Алевтина, Галина… Это не зря! И, конечно, не зря следователь обеих связал с Сигизмундом Абрамовичем. С намеком заговорил о коммерческих деятелях. Может, случайно употребил этот термин? Нет, видно, знает, как себя величали! И Галину назвал не случайно. Прием известный.

— Вы, гражданин следователь, никак мои мысли читаете, лучше меня знаете, по каким критериям подбирал себе друзей. Но ведь это, извините, догадки. И не надо мне подкидывать коммерческих деятелей. Я бывал на судебном процессе, хотелось узнать о проделках Сигизмунда Абрамовича.

Подполковника не злит поведение Мисюры, не вызывает тревоги. Тактика все та же: оправился и снова использует любую возможность, не отступает без боя.

— Я, Николай Иванович, говорю не о мыслях — о фактах, установленных и доказанных. В оккупированном фашистами Львове вы были обер-вахманом охранных войск СС, Возняк — поручиком украинской полиции и сотрудником нацистской роты пропаганды. Это факт? Факт. Служба нацистам принесла вам и Возняку драгоценности. Это тоже существенный факт. Сближали эти факты или разъединяли? Пока пользовались добытыми из крови благами — были близки, а наступило время отчитываться — друг друга готовы утопить. И от этого факта никуда не уйти. Перейдем к вопросу о том, что вас сближало с Сигизмундом Абрамовичем. Для начала обсудим еще один факт. Вы заявили, что в бриллианты, купленные у Карманова, вложили все свое состояние. Какое? То, что добыли на нацистской службе, осталось в неприкосновенности, вы сами об этом показывали. Значит, появилось другое богатство, полученное из новых источников. Из каких? Не о них ли свидетельствует ваша дружба с Сигизмундом Абрамовичем?..

Вопросы, вопросы, вопросы. Прошлое все теснее смыкается с сегодняшним днем, и от этого невозможно уйти<

3

— У вас, Панкратов, было достаточно времени, чтобы обдумать свое положение. Будете давать правдивые показания?

— Буду!

— В Хелмском лагере согласились поступить на службу к фашистам и учиться в школе вахманов СС?

— Согласился!

— Почему на предыдущих допросах утверждали, что фашисты вас обманули, якобы сказав, что вербуют для отправки на работы? — напоминает Харитоненко.
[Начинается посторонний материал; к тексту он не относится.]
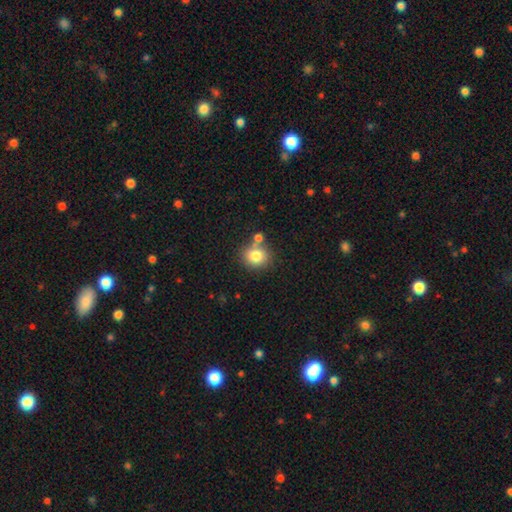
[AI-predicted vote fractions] A smooth galaxy with no disk features (80%) that is round (77%). Merging: none (67%).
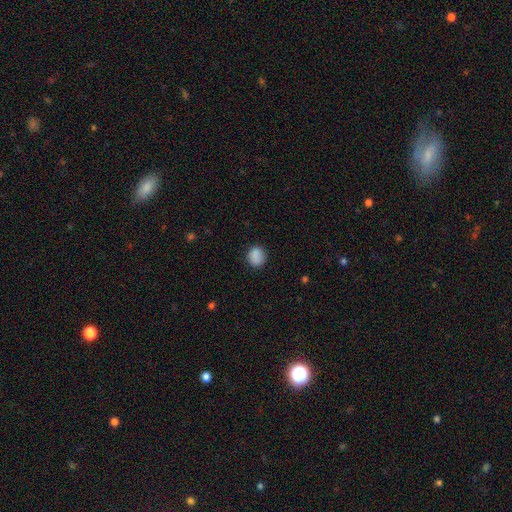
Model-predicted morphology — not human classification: The model was most divided on "how rounded": round: 75%, in between: 24%, cigar-shaped: 1%. More confident: smooth or featured — smooth (87%); merging — none (84%).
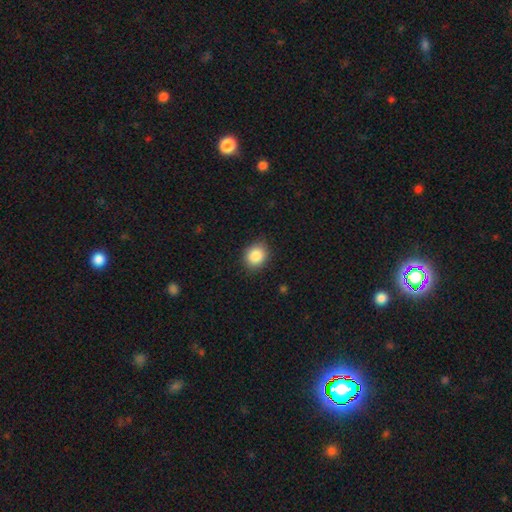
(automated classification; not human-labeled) A smooth galaxy with no disk features (87%) that is round (68%). Merging: none (86%).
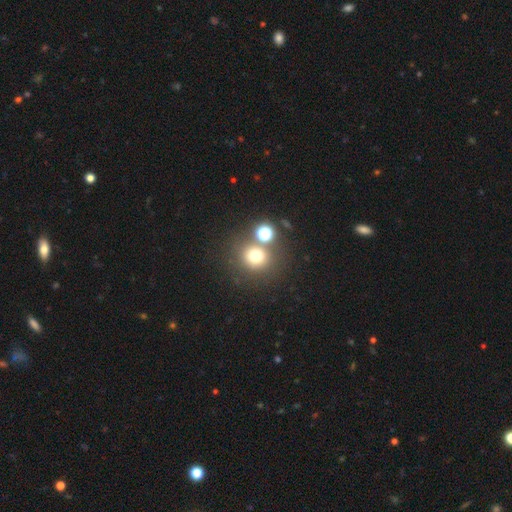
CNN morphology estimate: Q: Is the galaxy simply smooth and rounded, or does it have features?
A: smooth — 71%.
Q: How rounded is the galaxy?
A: round — 88%.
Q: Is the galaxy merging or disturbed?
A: none — 69%.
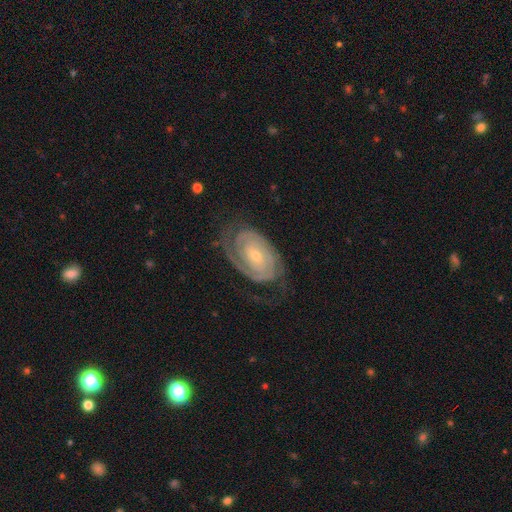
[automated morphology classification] smooth_or_featured: featured or disk (p=0.89) [alt: smooth p=0.06]
disk_edge_on: no (p=0.96) [alt: yes p=0.04]
bar: no (p=0.65) [alt: weak p=0.24]
has_spiral_arms: yes (p=0.97) [alt: no p=0.03]
spiral_winding: tight (p=0.78) [alt: medium p=0.18]
spiral_arm_count: 2 (p=0.67) [alt: can't tell p=0.14]
bulge_size: small (p=0.70) [alt: moderate p=0.27]
merging: none (p=0.72) [alt: minor disturbance p=0.17]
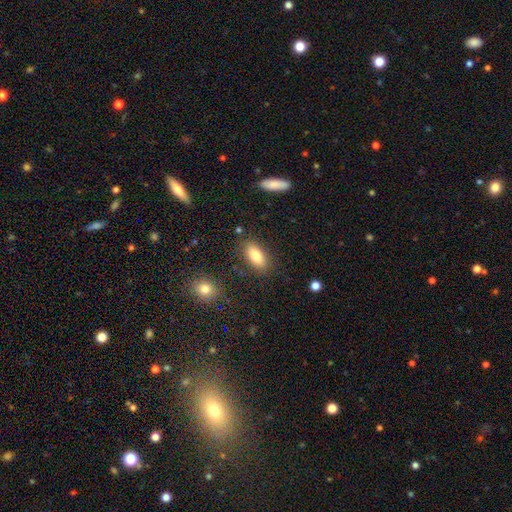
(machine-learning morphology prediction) Smooth or featured: smooth — 84% (featured or disk — 9%)
How rounded: in between — 87% (cigar-shaped — 9%)
Merging: none — 83% (minor disturbance — 11%)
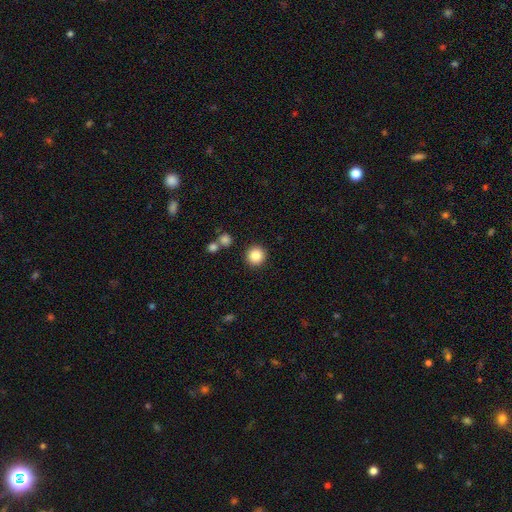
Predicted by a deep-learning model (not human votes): smooth-or-featured: smooth: 85% | star or artifact: 9% | featured or disk: 5%
  how-rounded: round: 95% | in between: 4% | cigar-shaped: 1%
  merging: none: 89% | minor disturbance: 6% | merger: 3% | major disturbance: 2%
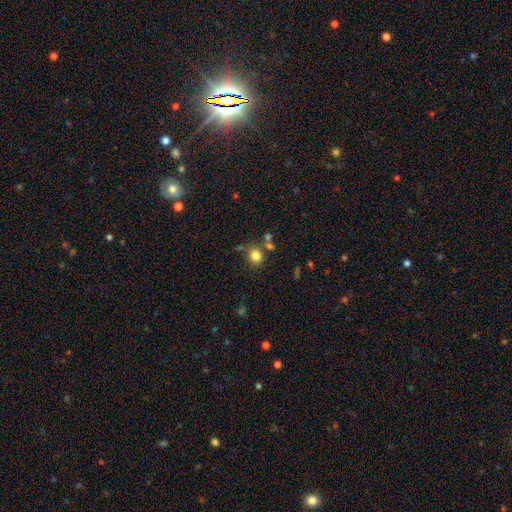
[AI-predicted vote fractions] A smooth galaxy with no disk features (81%) that is round (80%).

Vote fractions:
- Smooth or featured? smooth: 81% / star or artifact: 12% / featured or disk: 7%
- How rounded? round: 80% / in between: 19% / cigar-shaped: 1%
- Merging? none: 70% / minor disturbance: 13% / merger: 12% / major disturbance: 5%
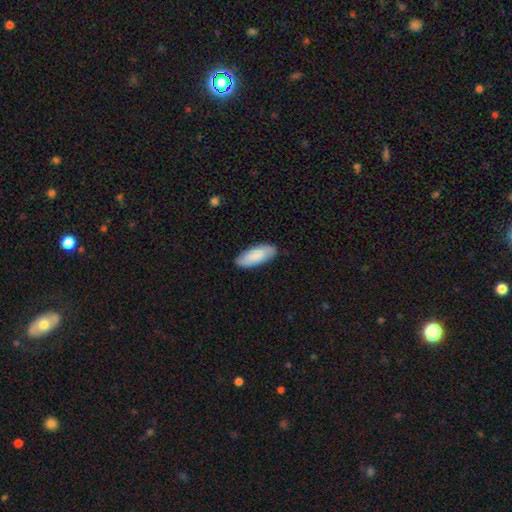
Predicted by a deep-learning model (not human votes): This appears to be a smooth galaxy with no disk features (83%) that is in between round and cigar-shaped (78%). Merging: none (87%).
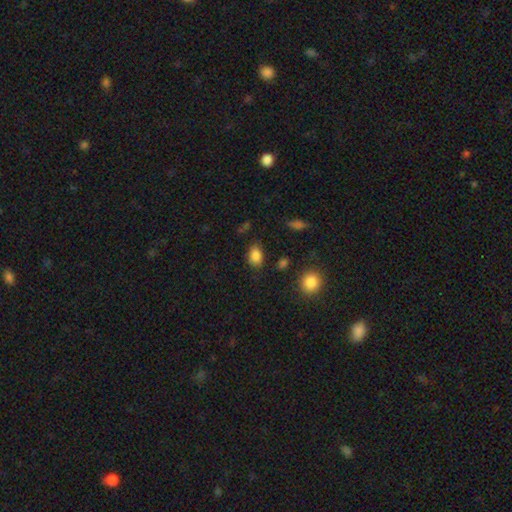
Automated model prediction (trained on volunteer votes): Q: Smooth or featured?
A: smooth (85%); runner-up: star or artifact (10%)
Q: How rounded?
A: in between (81%); runner-up: round (17%)
Q: Merging?
A: none (79%); runner-up: minor disturbance (15%)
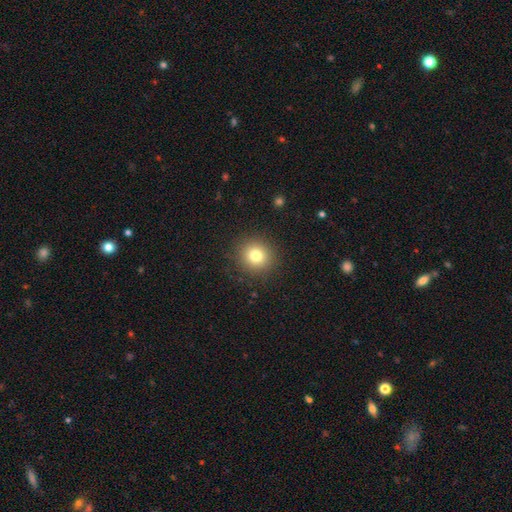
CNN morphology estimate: Smooth or featured? Predicted: smooth (p=0.79). How rounded? Predicted: round (p=0.91). Merging? Predicted: none (p=0.90).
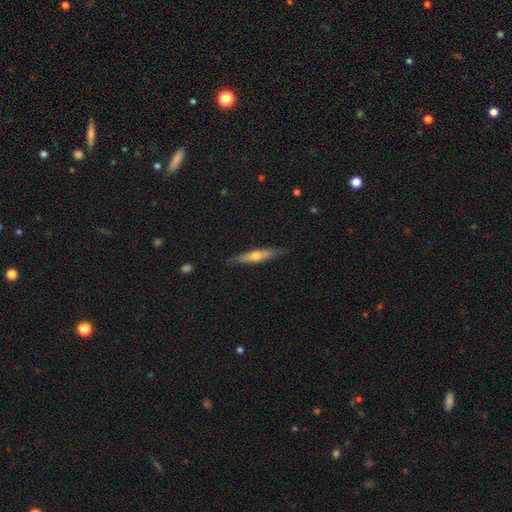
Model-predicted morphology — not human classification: This appears to be a featured or disk galaxy (51%) viewed edge-on (88%). Merging: none (83%).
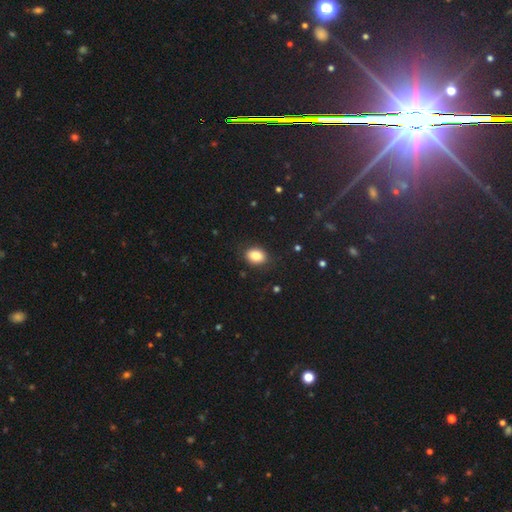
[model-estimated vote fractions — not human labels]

— Давно было, забыл, получилась ошибка. Граждане обвиняемые Мисюра и Лясгутин напомнили, теперь говорю чистую правду.

— Интересно у вас получается. Сначала утверждали, что по ошибке пошли на службу к фашистам, теперь объясняете, что по ошибке дали такие показания. Эх, Панкратов, Панкратов, неужели не задумывались над тем, что дала Советская власть вашему угнетенному народу, вам — бедняцкому сыну? Как вы могли изменить этой власти?

— Справедливо сказали, гражданин следователь, очень справедливо. Советская власть — хорошая, очень ее люблю. Только когда подыхал с голоду, совсем подыхал, фашисты сунули под нос белую булку — на, копченую колбасу — на! Ну, что я мог сделать? Они, фашисты, нарочно так сделали, да.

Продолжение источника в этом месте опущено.